-------- EXERCISE MATERIALS
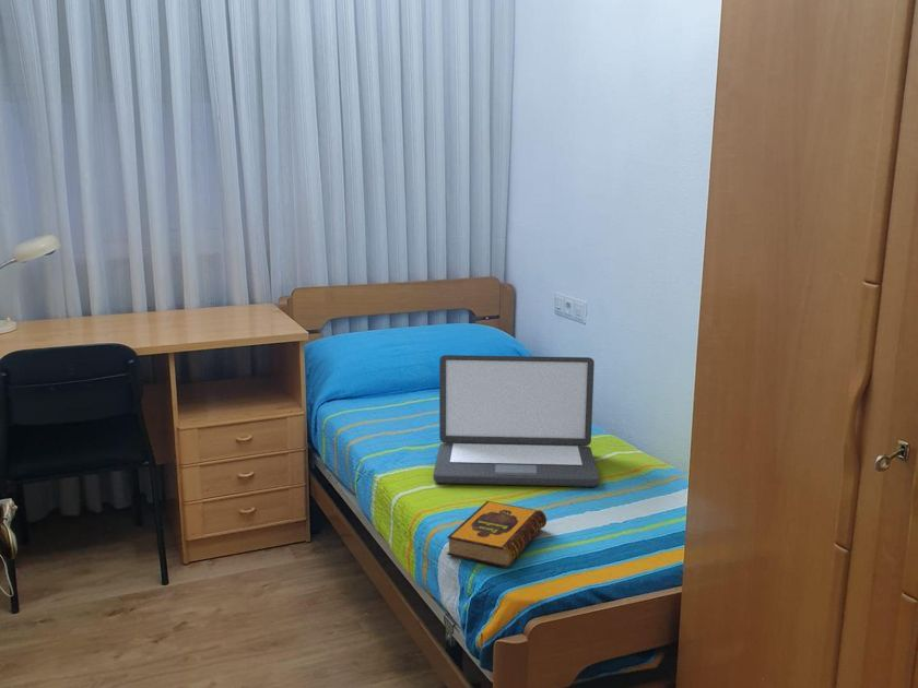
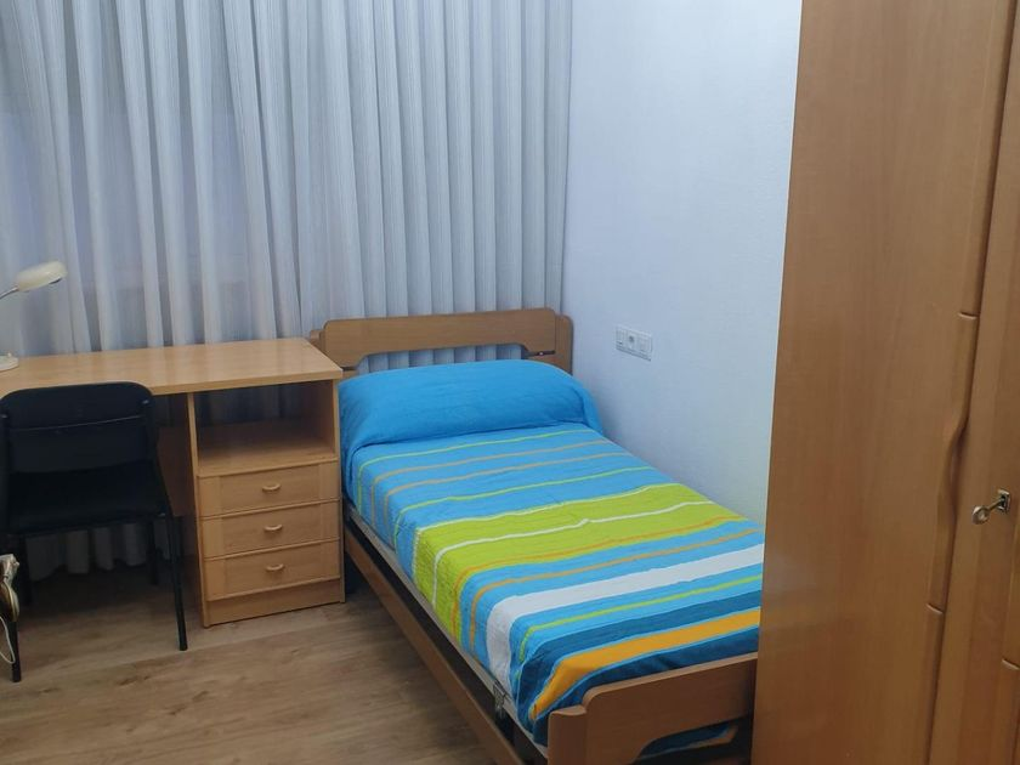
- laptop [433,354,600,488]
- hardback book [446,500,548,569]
----------------
-------- EXERCISE MATERIALS
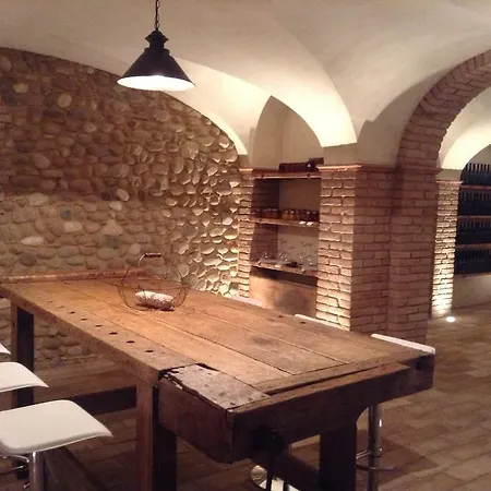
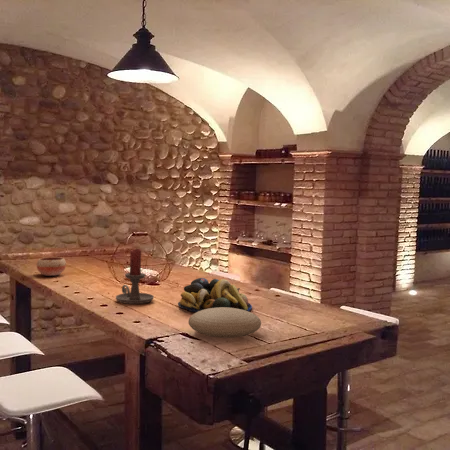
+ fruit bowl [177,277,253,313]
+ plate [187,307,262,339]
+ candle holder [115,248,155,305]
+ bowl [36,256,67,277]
----------------
INSTRUCTIONS TO FOLLOW: Please give an exact copy of the lines above, beginning with the line containing "- laptop [433,354,600,488]" and running through the line containing "- hardback book [446,500,548,569]", and of no other lines.

ANSWER TO THIS EXERCISE:
- laptop [433,354,600,488]
- hardback book [446,500,548,569]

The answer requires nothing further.